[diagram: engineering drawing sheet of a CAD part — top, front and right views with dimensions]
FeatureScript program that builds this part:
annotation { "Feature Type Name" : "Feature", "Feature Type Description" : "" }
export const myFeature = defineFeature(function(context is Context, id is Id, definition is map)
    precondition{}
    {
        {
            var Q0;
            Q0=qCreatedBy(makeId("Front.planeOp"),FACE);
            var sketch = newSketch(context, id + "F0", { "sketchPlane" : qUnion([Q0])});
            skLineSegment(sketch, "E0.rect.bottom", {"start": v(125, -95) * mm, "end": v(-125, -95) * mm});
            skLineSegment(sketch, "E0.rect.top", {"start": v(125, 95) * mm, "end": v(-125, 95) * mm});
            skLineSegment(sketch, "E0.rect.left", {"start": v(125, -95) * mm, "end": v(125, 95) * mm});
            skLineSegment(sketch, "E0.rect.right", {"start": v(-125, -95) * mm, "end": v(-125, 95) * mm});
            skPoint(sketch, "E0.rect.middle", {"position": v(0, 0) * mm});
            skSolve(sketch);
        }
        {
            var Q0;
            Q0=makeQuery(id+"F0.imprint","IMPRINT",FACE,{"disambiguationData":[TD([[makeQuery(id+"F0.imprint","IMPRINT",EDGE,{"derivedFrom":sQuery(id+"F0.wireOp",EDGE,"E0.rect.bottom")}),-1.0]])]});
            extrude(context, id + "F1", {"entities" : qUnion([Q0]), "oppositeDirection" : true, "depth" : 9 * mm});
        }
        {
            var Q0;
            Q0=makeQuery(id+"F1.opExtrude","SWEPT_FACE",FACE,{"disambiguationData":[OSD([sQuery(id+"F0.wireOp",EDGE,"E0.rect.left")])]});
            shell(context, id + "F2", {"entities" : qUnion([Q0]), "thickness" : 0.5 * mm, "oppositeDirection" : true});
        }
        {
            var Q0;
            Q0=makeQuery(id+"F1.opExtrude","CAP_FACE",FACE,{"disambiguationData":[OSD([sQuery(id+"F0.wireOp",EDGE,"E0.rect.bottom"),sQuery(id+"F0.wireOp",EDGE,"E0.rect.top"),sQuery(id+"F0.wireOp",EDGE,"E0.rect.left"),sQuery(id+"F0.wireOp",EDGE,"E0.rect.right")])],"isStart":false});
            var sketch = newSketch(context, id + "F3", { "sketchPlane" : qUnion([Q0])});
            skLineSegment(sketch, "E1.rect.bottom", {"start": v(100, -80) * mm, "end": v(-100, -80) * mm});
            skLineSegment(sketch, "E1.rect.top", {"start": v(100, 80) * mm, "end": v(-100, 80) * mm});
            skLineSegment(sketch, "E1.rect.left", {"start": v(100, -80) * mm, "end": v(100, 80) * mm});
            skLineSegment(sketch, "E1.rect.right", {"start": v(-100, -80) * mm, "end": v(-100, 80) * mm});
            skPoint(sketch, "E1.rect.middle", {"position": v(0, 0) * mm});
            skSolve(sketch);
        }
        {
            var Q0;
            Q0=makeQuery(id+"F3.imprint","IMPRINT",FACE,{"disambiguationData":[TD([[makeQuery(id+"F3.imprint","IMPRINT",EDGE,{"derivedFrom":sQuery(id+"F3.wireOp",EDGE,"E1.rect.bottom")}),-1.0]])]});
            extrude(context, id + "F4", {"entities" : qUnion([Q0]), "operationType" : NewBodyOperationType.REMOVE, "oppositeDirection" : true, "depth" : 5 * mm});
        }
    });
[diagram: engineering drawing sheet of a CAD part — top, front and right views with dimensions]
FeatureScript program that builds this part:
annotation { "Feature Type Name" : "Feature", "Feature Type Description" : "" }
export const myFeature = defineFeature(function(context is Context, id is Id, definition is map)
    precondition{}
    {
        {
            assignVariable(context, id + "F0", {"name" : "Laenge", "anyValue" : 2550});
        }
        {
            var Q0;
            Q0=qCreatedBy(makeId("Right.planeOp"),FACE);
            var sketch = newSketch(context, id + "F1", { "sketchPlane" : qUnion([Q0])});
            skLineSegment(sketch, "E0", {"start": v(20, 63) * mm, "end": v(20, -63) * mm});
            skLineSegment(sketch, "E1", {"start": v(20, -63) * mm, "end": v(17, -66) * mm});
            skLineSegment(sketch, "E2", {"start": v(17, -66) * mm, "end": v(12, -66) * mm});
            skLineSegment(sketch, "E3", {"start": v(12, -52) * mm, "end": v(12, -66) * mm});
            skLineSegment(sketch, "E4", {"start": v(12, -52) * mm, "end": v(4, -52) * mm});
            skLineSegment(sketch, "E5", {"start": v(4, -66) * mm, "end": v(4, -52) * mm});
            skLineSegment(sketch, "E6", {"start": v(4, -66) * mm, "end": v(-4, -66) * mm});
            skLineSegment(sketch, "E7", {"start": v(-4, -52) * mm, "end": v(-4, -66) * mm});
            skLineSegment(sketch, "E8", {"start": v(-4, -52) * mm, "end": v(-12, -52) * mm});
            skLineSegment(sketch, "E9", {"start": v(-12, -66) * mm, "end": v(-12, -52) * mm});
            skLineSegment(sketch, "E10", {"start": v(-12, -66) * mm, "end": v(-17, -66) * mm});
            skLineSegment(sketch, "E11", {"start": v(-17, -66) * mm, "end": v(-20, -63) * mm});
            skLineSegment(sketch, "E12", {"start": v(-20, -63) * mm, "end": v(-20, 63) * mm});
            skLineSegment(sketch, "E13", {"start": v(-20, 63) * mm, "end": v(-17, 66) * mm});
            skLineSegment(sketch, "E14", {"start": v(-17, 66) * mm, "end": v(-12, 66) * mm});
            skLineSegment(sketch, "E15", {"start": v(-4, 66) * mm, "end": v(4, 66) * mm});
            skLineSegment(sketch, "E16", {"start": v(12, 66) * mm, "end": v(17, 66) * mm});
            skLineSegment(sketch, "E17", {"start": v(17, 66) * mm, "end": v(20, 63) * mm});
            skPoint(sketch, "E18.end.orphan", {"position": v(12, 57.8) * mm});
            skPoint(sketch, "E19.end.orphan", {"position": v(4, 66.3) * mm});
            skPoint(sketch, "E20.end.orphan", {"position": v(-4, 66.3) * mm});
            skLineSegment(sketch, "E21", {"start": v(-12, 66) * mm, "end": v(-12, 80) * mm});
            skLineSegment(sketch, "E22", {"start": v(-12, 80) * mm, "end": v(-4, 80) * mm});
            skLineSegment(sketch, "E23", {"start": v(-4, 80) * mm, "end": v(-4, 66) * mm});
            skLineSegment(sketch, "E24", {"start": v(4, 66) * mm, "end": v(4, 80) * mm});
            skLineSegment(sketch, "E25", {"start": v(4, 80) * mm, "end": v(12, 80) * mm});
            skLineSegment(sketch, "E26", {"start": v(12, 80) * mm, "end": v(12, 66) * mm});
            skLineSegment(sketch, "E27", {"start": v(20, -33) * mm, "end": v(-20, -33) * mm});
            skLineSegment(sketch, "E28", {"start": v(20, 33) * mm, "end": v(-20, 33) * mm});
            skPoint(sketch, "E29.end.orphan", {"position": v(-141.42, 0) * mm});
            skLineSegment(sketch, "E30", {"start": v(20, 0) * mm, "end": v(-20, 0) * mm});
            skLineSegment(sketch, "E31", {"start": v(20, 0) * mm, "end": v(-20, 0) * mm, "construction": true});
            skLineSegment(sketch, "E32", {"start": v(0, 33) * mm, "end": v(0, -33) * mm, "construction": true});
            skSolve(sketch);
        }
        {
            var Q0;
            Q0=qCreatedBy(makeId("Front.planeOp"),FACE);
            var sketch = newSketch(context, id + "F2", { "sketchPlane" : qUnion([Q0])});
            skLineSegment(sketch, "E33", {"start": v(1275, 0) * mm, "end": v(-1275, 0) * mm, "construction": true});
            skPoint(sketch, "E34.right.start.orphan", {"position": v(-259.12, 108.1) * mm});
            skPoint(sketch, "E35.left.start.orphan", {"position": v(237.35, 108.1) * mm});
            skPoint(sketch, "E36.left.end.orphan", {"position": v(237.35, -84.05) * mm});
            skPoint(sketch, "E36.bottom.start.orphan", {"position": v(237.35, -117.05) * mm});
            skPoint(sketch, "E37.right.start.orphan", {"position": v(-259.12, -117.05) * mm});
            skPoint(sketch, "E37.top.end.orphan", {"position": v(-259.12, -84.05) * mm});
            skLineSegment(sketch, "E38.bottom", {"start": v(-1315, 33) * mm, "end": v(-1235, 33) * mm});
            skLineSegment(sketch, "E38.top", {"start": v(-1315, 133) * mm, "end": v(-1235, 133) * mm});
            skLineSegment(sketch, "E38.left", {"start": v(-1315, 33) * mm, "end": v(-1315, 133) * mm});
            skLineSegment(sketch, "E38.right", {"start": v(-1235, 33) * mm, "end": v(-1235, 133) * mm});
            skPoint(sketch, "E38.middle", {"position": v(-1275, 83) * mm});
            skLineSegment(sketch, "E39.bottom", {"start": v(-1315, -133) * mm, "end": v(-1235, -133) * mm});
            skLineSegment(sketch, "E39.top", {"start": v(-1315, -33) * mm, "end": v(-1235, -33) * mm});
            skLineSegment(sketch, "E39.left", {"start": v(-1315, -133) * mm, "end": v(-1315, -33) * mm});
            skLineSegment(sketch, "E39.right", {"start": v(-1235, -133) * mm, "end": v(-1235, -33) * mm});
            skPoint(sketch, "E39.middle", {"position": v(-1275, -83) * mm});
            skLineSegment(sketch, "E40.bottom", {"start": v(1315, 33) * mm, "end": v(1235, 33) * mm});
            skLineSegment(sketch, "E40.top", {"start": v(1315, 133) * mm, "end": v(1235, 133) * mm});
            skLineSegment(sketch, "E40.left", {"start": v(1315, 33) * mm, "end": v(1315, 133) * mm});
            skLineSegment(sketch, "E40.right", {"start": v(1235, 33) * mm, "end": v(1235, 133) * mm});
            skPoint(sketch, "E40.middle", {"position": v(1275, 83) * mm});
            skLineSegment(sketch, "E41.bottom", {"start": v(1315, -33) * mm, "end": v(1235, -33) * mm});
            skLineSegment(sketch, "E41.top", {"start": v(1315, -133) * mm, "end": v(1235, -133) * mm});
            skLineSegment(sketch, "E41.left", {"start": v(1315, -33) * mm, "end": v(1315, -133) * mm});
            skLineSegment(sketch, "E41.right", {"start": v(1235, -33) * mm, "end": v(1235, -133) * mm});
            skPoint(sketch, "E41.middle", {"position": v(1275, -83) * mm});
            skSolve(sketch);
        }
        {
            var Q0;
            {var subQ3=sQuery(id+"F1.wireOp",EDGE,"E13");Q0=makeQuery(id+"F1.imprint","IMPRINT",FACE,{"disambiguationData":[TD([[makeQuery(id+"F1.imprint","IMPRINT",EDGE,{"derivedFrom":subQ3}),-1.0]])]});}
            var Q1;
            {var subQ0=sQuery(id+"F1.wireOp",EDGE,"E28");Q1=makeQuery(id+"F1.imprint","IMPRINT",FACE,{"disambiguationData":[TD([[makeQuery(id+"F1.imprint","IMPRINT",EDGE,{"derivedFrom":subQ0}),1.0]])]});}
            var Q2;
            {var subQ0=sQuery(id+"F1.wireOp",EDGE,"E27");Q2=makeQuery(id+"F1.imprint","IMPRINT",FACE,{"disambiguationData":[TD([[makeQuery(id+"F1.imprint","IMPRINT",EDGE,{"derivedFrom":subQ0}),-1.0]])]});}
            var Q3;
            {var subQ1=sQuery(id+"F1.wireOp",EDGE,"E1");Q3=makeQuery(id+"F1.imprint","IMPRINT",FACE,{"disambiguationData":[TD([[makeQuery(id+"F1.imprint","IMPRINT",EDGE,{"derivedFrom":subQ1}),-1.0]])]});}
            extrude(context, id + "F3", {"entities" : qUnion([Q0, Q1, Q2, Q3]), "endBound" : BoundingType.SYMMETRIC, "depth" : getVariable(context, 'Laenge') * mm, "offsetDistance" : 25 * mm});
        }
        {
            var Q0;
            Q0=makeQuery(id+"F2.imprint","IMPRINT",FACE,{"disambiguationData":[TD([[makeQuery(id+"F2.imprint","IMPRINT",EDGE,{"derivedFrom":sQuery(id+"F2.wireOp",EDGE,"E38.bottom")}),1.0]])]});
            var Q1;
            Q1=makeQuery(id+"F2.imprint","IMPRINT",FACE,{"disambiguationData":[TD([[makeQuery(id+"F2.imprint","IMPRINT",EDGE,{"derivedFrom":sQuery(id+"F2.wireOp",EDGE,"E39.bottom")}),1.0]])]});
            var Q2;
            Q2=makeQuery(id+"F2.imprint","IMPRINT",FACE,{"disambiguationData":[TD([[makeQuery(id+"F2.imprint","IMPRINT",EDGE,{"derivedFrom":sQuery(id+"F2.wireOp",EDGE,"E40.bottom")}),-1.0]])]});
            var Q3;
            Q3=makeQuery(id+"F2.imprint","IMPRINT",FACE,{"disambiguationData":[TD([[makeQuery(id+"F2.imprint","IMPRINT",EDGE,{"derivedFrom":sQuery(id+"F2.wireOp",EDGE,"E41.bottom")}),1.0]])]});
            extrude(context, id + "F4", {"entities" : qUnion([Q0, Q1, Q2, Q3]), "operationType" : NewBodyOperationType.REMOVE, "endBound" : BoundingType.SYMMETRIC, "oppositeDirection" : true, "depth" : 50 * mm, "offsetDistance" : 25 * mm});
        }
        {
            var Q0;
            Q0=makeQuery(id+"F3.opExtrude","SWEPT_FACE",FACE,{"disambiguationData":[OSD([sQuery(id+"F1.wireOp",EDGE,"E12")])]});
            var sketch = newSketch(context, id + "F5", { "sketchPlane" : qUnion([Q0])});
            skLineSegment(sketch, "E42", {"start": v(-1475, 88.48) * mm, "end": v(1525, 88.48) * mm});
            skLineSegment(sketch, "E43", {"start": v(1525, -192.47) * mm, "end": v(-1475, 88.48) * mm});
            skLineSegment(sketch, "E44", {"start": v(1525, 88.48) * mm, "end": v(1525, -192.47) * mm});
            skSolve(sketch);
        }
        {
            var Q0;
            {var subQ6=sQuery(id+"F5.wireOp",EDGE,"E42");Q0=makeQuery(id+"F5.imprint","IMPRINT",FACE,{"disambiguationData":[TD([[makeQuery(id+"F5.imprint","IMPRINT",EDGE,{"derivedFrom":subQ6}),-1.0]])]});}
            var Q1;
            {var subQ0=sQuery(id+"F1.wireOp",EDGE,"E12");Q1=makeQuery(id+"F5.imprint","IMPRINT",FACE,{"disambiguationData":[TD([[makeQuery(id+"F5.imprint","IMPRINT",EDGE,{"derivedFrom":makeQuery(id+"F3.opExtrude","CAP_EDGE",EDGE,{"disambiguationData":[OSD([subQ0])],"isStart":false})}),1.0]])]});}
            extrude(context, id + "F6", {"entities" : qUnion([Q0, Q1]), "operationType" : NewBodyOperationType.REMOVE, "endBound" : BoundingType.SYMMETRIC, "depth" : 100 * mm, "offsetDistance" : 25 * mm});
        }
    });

***

» **Enunciado**: Quais linhas dos registros contêm a palavra "Laenge"? Extraia cada uma delas.

» **Resolução**:
            assignVariable(context, id + "F0", {"name" : "Laenge", "anyValue" : 2550});
            extrude(context, id + "F3", {"entities" : qUnion([Q0, Q1, Q2, Q3]), "endBound" : BoundingType.SYMMETRIC, "depth" : getVariable(context, 'Laenge') * mm, "offsetDistance" : 25 * mm});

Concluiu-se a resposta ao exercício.